The third time our dear triage nurse walked into the waiting area, doing the same darn thing with her clipboard, my Husband lost his temper. He said, “Does not being able to feel the whole right side of your body count?”…he was glorious in his anger, and my hero. They blitzed me into the ward and started peppering me with questions.

Now the really funny part is when the two young male residents come in to do an ECG….being very careful not to expose too much skin while attaching the adhesive pads. I said, “Guys, I used to tan topless…I’ve had a child…in front of a male doctor, just put the damn pads on already”…sheesh. In the grand scope of things, they were far more embarassed by bare breasts than I was…and they are mine, darn it. My heart, at it turned out was perking along quite well….my brain was a totally different issue altogether.

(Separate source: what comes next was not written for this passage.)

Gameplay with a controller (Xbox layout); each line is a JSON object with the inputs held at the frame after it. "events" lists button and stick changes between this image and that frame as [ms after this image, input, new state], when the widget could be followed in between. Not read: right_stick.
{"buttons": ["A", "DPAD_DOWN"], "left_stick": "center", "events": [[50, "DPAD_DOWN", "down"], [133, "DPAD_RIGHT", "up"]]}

The people who know me would say that my brain hasn’t been normal for quite some time, and I’d be inclined to agree. The damn thing is, now we had half arsed confirmation that the medical community agreed. After eliminating possible diabetic reaction, heart issues and everything else you can do, short of stuffing me into an MRI; the doctor on staff presented me with a prescription for Dilantin and the glib diagnosis of Epilepsy. To say I despise prescription meds is an understatement, so I was not about to start popping pills without having a damn good idea of what the side effects were going to be.

I don’t know about anyone else, but for me….even the most *harmless* drug has extreme results. If there is a category listing for side effects that says “VERY RARE” or “Snowballs Chance in Hell”, that’s what I’m likely to experience. Imagine my joy when I researched Dilantin….an antispasmodic that makes you have seziures, what the hell is the point? So, after several discussions with my long suffering neurologist, the pharmacist and most importantly my husband and daughter; I decided not to take the meds.

My neurologist was not pleased with this decision, and was graceful and kind when he fired me as a patient.

I feel good about my decision because I now pay far closer attention to how I live and what is truly important to me. I know many of the triggers for my seizures, some of them I can work around, others I can’t….but I live the way I choose to, and that is vital.